Source data —
########################################

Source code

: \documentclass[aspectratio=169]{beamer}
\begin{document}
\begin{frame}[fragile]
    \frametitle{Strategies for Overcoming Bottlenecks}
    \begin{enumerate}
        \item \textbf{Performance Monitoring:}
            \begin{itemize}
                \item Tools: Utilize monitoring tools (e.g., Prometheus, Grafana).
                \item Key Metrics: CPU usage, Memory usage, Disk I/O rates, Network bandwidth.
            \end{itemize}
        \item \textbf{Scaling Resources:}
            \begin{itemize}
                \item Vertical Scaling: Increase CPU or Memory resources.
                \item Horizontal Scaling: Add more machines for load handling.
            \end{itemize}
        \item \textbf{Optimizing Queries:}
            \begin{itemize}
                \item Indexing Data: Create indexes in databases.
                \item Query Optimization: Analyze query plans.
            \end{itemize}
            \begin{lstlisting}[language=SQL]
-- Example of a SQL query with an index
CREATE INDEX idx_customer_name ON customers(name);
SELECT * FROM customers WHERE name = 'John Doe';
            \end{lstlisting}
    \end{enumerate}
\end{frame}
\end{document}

########################################

Task objective — Your task is to repeat every entry exactly.

Problem solution —
Source code

: \documentclass[aspectratio=169]{beamer}
\begin{document}
\begin{frame}[fragile]
    \frametitle{Strategies for Overcoming Bottlenecks}
    \begin{enumerate}
        \item \textbf{Performance Monitoring:}
            \begin{itemize}
                \item Tools: Utilize monitoring tools (e.g., Prometheus, Grafana).
                \item Key Metrics: CPU usage, Memory usage, Disk I/O rates, Network bandwidth.
            \end{itemize}
        \item \textbf{Scaling Resources:}
            \begin{itemize}
                \item Vertical Scaling: Increase CPU or Memory resources.
                \item Horizontal Scaling: Add more machines for load handling.
            \end{itemize}
        \item \textbf{Optimizing Queries:}
            \begin{itemize}
                \item Indexing Data: Create indexes in databases.
                \item Query Optimization: Analyze query plans.
            \end{itemize}
            \begin{lstlisting}[language=SQL]
-- Example of a SQL query with an index
CREATE INDEX idx_customer_name ON customers(name);
SELECT * FROM customers WHERE name = 'John Doe';
            \end{lstlisting}
    \end{enumerate}
\end{frame}
\end{document}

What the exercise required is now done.